I'm currently humming along happily with Postgres, but some of the distributed features, and availability of Cassandra look really nice.

3 comments

Cassandra 2.0 can handle 5TB per node easily, 10TB with some care. Best to scale out, not up.

That said, if someone else has already made the hardware choice for you, you can always run multiple C* nodes on a single machine. I know several production clusters that fit this description.

PostgreSQL can handle petabytes easily. However if you need to query a petabyte of data, then you need to rethink your solution. PrestoDB + Hive + Hadoop may be what you need.
so can you put petabytes on 1 server? or can postgresql shard?
It's much more about desired usage patterns than amount of storage.

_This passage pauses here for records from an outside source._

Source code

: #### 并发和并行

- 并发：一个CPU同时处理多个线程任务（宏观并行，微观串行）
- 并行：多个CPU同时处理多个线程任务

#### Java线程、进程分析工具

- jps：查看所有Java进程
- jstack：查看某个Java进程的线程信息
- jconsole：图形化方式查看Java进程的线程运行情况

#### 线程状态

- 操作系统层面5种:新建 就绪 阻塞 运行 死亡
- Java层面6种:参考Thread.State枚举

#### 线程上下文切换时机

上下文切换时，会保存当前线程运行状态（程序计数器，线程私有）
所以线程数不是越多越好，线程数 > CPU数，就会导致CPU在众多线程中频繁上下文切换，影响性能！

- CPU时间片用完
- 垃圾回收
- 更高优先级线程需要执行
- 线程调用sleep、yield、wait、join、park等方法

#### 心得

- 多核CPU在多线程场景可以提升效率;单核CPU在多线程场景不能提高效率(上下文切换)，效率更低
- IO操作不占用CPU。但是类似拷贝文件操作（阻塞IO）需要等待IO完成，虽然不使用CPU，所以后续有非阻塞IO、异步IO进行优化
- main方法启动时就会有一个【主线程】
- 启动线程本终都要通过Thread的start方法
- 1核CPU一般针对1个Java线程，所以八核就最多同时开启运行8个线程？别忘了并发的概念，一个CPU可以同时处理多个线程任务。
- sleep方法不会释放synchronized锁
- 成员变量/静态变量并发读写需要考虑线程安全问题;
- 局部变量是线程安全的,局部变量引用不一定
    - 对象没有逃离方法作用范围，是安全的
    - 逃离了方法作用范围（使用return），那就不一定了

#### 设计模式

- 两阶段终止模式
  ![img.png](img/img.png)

Cassandra and RDBMS's differ quite a lot in how you replicate, consistency guarantees, performant read patterns, performant write patterns, how you handle recovery, etc... If you intend to bring anything to scale it helps to understand the strengths and weaknesses of the underlying architecture.
We run at about 1TB a node and it works well (high write load things like metrics and telemetry data). But we also use SQL server where appropriate (i.e. transactional account stuff).

I am a fan of using the right tool for the right job providing you have the team to support it.